START Given entries

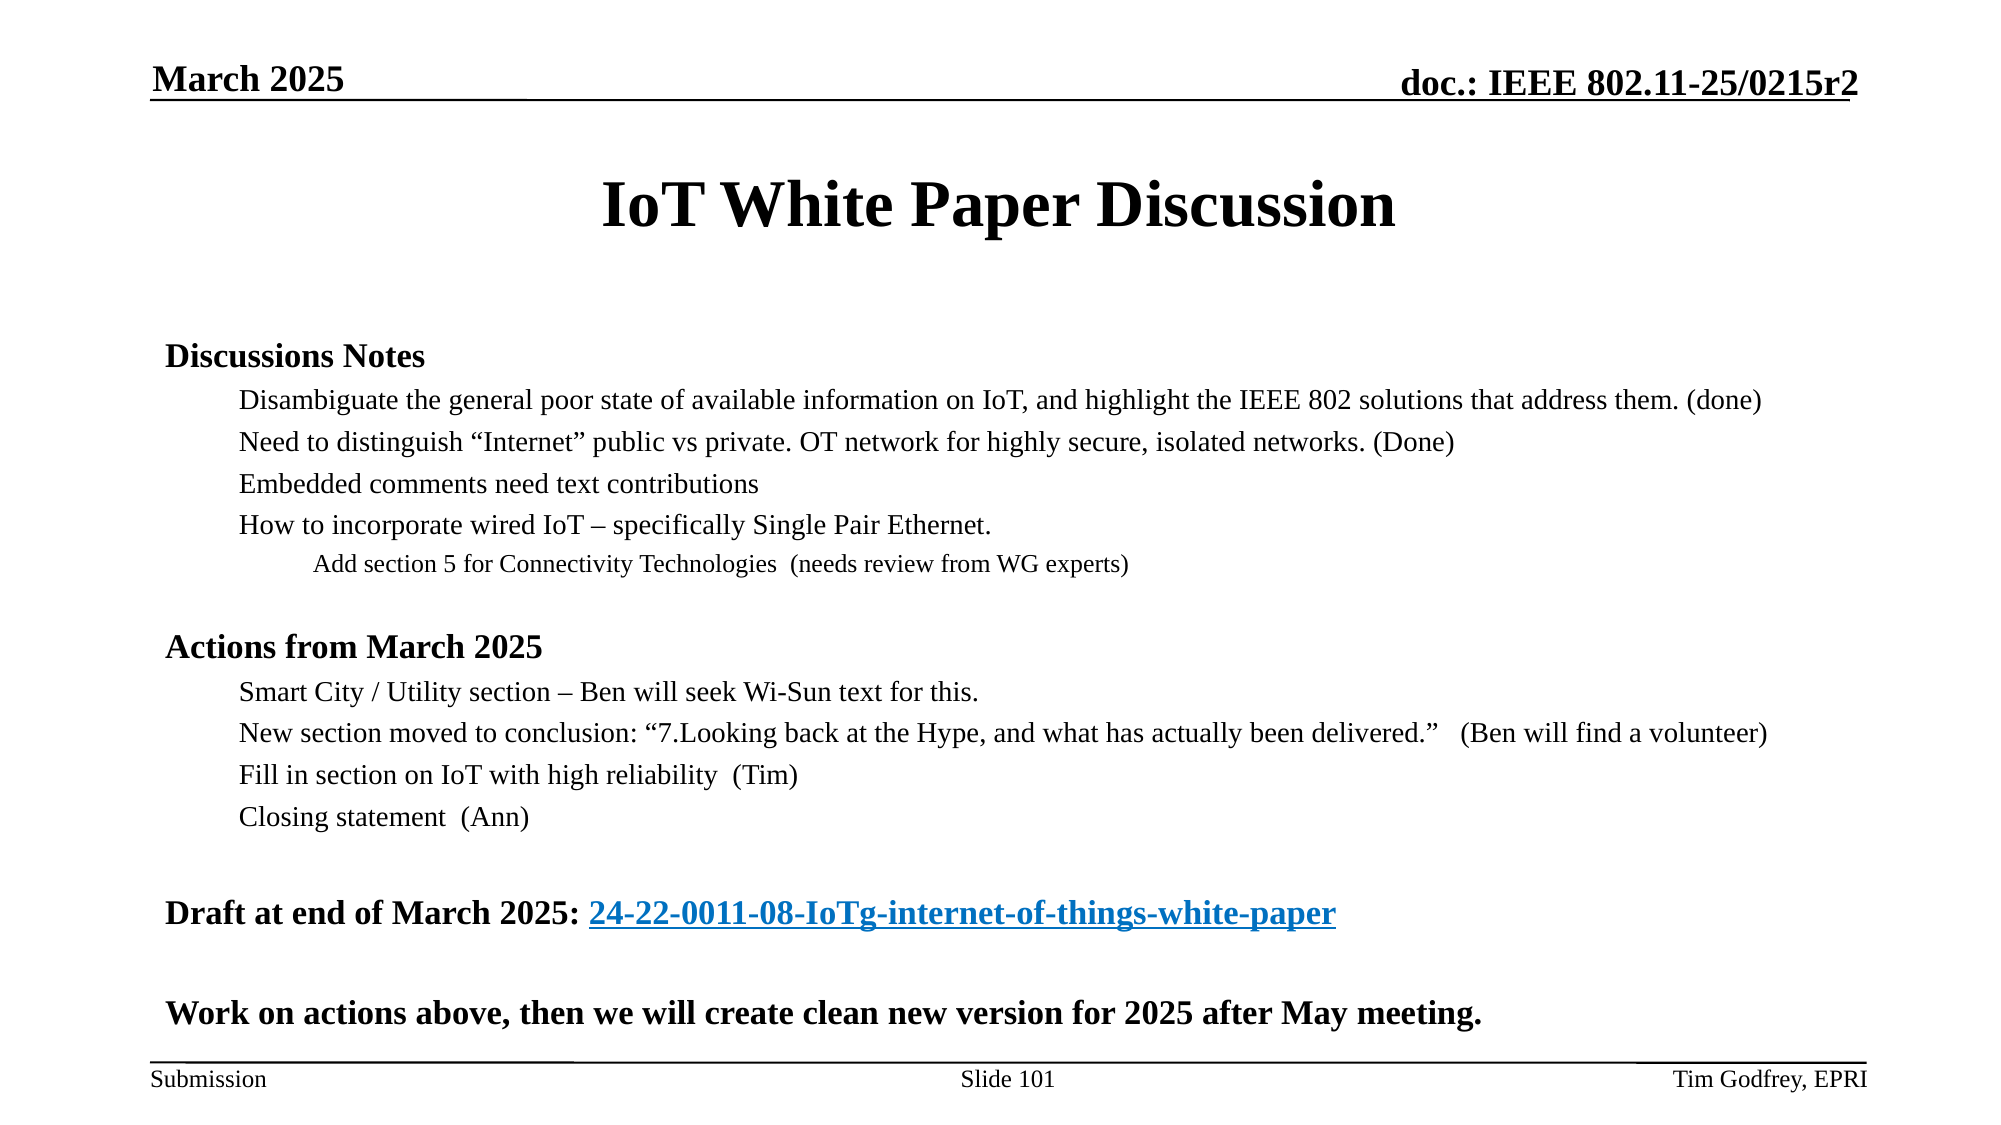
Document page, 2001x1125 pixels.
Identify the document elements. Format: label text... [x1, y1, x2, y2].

footer Tim Godfrey, EPRI [1171, 1061, 1869, 1093]
title IoT White Paper Discussion [149, 112, 1850, 288]
list Discussions Notes Disambiguate the general poor state of available information on IoT, and highlight the IEEE 802 solutions that address them. (done) Need to distinguish “Internet” public vs private. OT network for highly secure, isolated networks. (Done) Embedded comments need text contributions How to incorporate wired IoT – specifically Single Pair Ethernet. Add section 5 for Connectivity Technologies (needs review from WG experts) Actions from March 2025 Smart City / Utility section – Ben will seek Wi-Sun text for this. New section moved to conclusion: “7.Looking back at the Hype, and what has actually been delivered.” (Ben will find a volunteer) Fill in section on IoT with high reliability (Tim) Closing statement (Ann) Draft at end of March 2025: 24-22-0011-08-IoTg-internet-of-things-white-paper Work on actions above, then we will create clean new version for 2025 after May meeting. [149, 324, 1851, 1051]
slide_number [152, 54, 563, 100]
slide_number Slide 101 [950, 1061, 1067, 1123]
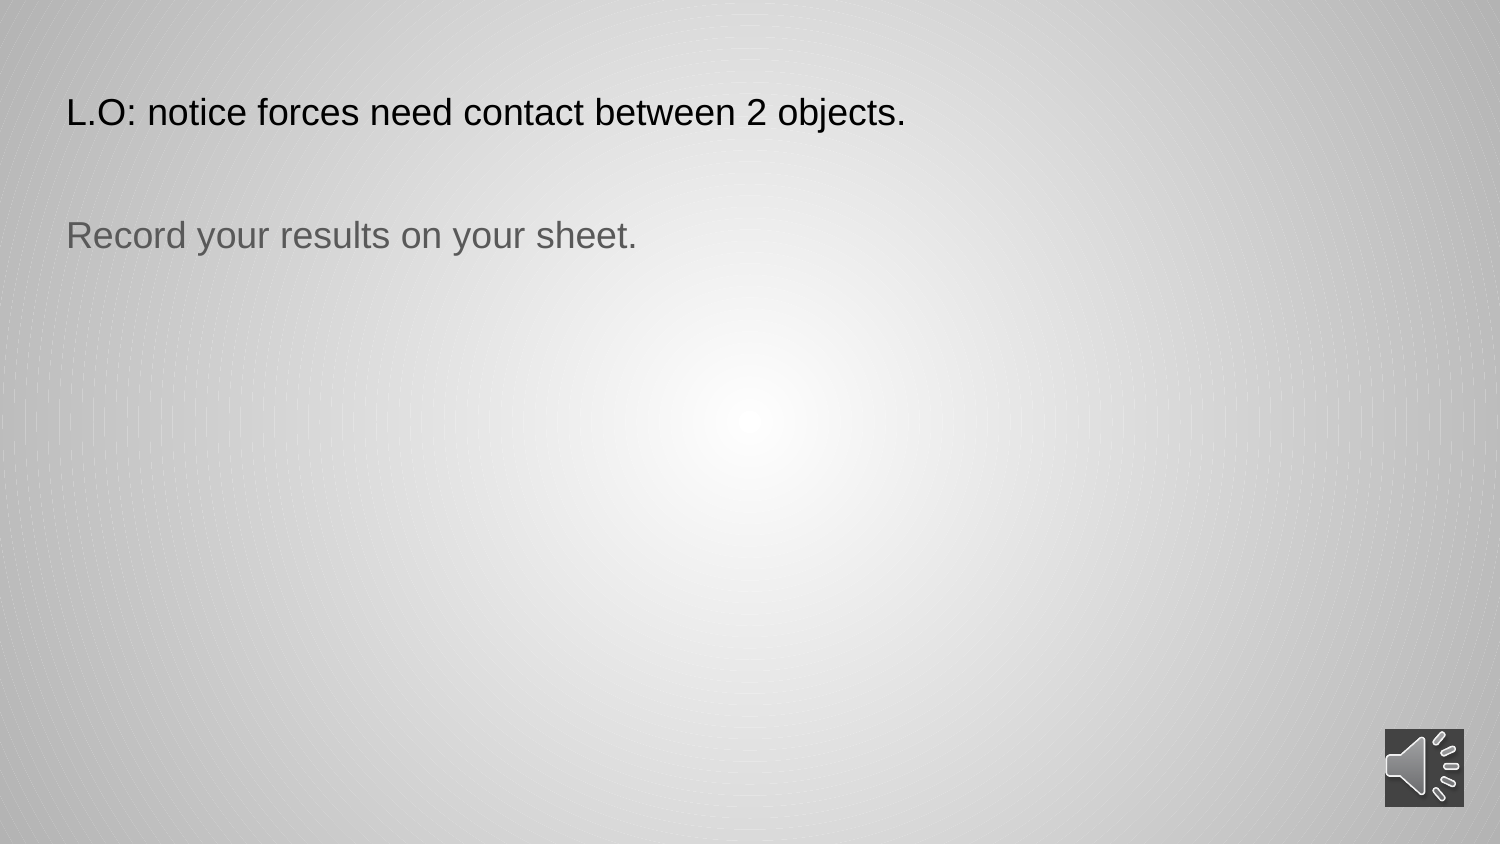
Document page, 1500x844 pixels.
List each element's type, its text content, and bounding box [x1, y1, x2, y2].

title L.O: notice forces need contact between 2 objects. [51, 72, 1449, 167]
picture [1384, 728, 1465, 809]
list Record your results on your sheet. [51, 189, 1449, 750]
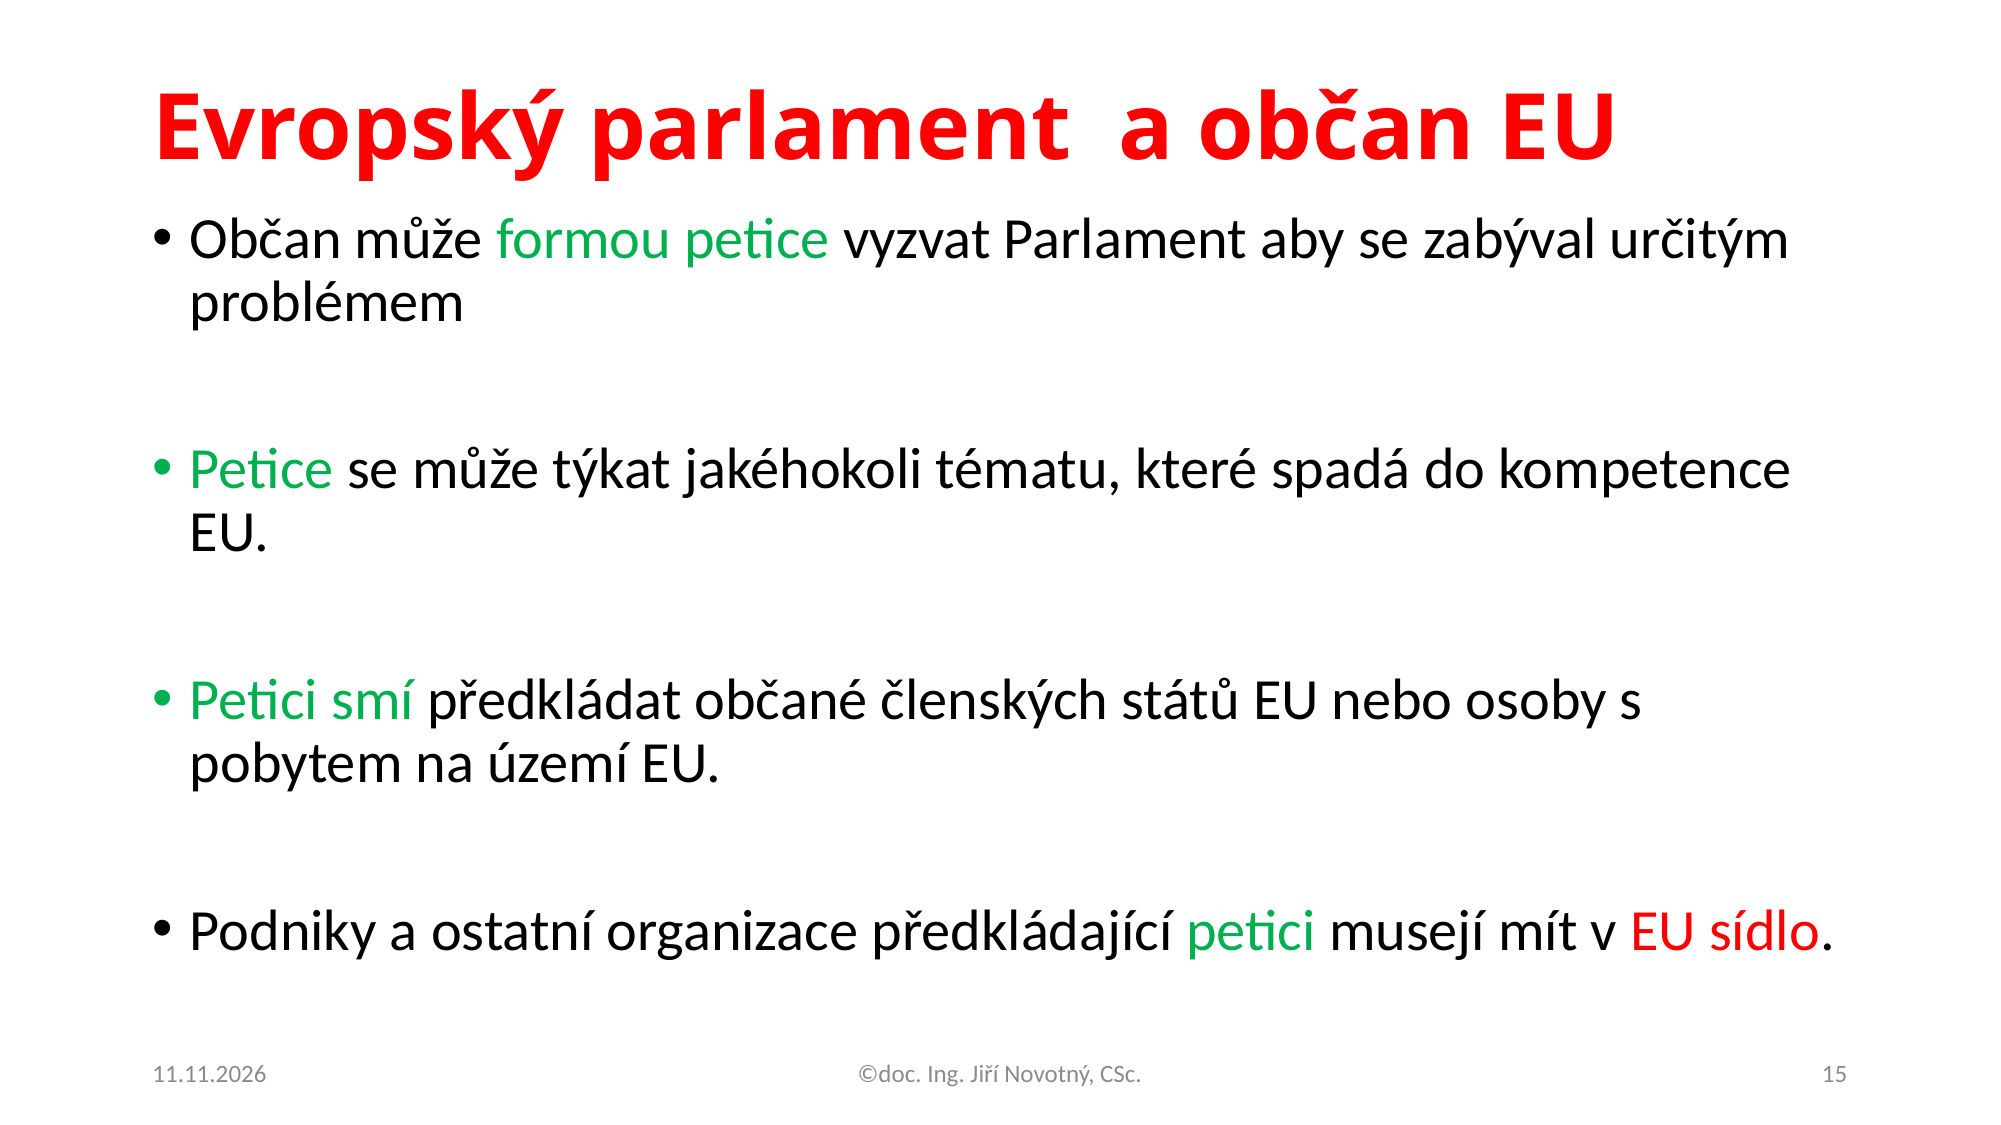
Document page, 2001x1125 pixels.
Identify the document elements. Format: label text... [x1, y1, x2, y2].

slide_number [137, 1042, 588, 1103]
footer ©doc. Ing. Jiří Novotný, CSc. [662, 1042, 1338, 1103]
slide_number 15 [1412, 1042, 1863, 1103]
title Evropský parlament a občan EU [137, 59, 1863, 200]
list Občan může formou petice vyzvat Parlament aby se zabýval určitým problémem Petice se může týkat jakéhokoli tématu, které spadá do kompetence EU. Petici smí předkládat občané členských států EU nebo osoby s pobytem na území EU. Podniky a ostatní organizace předkládající petici musejí mít v EU sídlo. [137, 200, 1863, 1014]
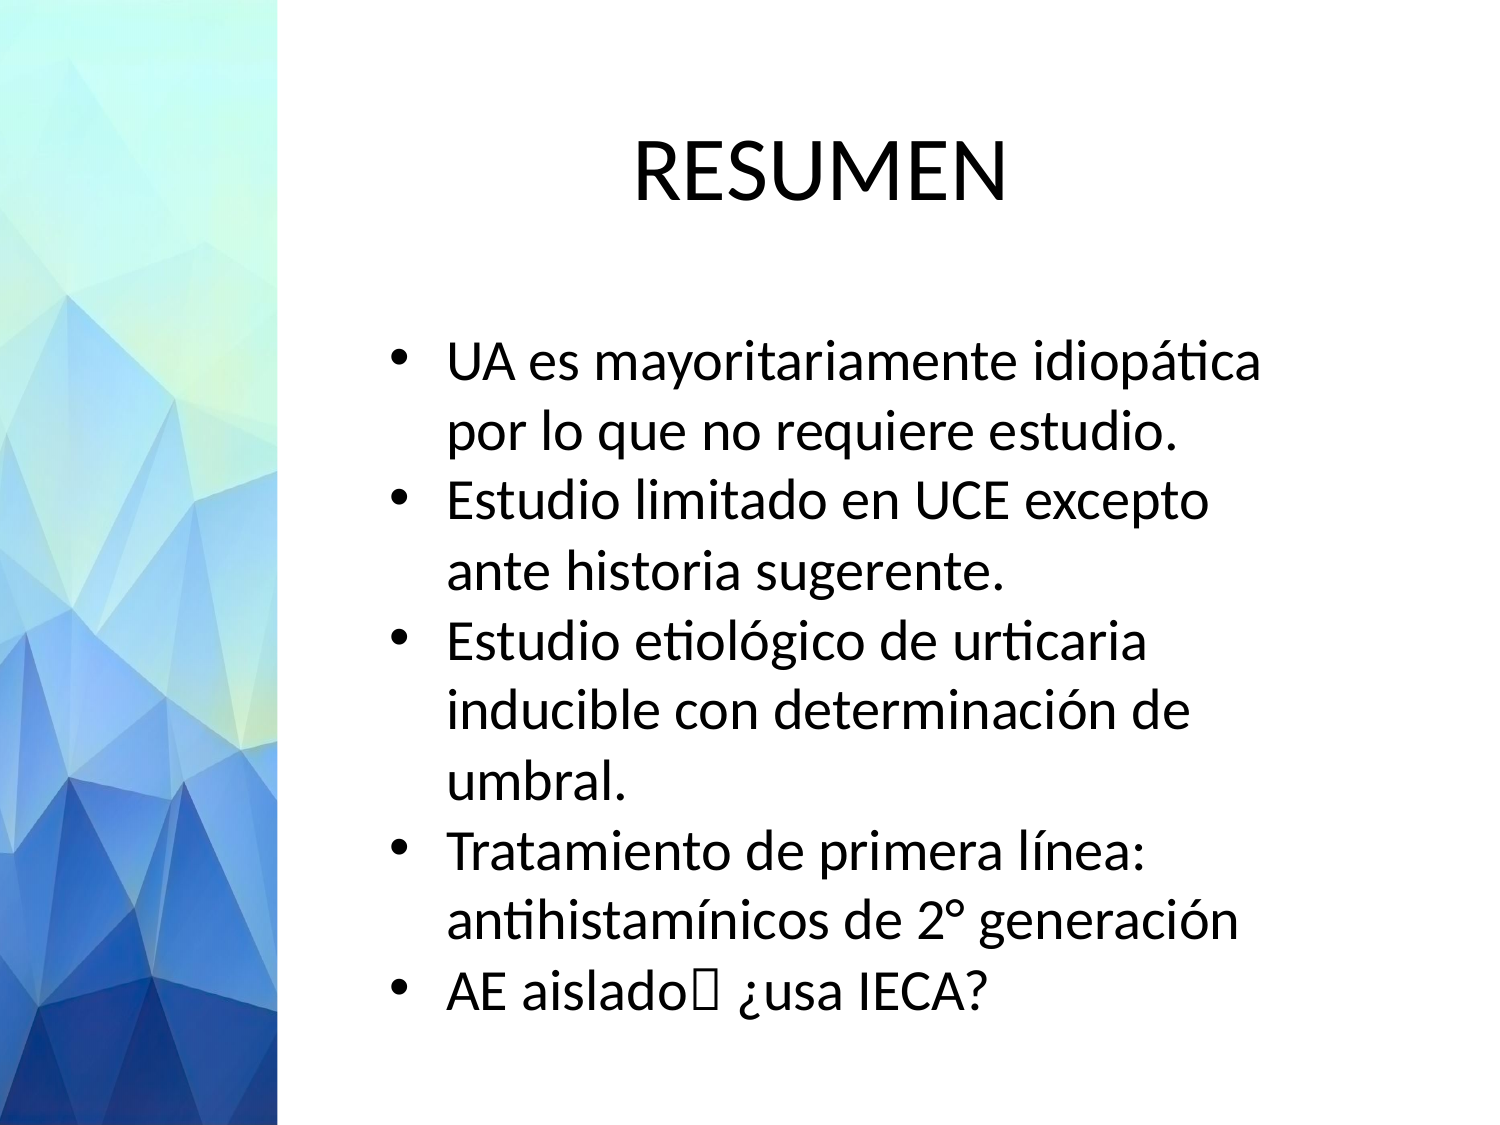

END Given entries

Work item
Output the records above exactly as written, but leave out the pictures.

Output
Document page, 2001x1125 pixels.
Identify the document elements. Format: label text... [x1, y1, x2, y2].

footer Tim Godfrey, EPRI [1171, 1061, 1869, 1093]
title IoT White Paper Discussion [149, 112, 1850, 288]
list Discussions Notes Disambiguate the general poor state of available information on IoT, and highlight the IEEE 802 solutions that address them. (done) Need to distinguish “Internet” public vs private. OT network for highly secure, isolated networks. (Done) Embedded comments need text contributions How to incorporate wired IoT – specifically Single Pair Ethernet. Add section 5 for Connectivity Technologies (needs review from WG experts) Actions from March 2025 Smart City / Utility section – Ben will seek Wi-Sun text for this. New section moved to conclusion: “7.Looking back at the Hype, and what has actually been delivered.” (Ben will find a volunteer) Fill in section on IoT with high reliability (Tim) Closing statement (Ann) Draft at end of March 2025: 24-22-0011-08-IoTg-internet-of-things-white-paper Work on actions above, then we will create clean new version for 2025 after May meeting. [149, 324, 1851, 1051]
slide_number [152, 54, 563, 100]
slide_number Slide 101 [950, 1061, 1067, 1123]
Document page, 1500x844 pixels.
List each element's type, its text content, and bounding box [x1, y1, x2, y2].

title L.O: notice forces need contact between 2 objects. [51, 72, 1449, 167]
picture [1384, 728, 1465, 809]
list Record your results on your sheet. [51, 189, 1449, 750]
Document page, 2001x1125 pixels.
Identify the document elements. Format: label text... [x1, y1, x2, y2].

slide_number [137, 1042, 588, 1103]
footer ©doc. Ing. Jiří Novotný, CSc. [662, 1042, 1338, 1103]
slide_number 15 [1412, 1042, 1863, 1103]
title Evropský parlament a občan EU [137, 59, 1863, 200]
list Občan může formou petice vyzvat Parlament aby se zabýval určitým problémem Petice se může týkat jakéhokoli tématu, které spadá do kompetence EU. Petici smí předkládat občané členských států EU nebo osoby s pobytem na území EU. Podniky a ostatní organizace předkládající petici musejí mít v EU sídlo. [137, 200, 1863, 1014]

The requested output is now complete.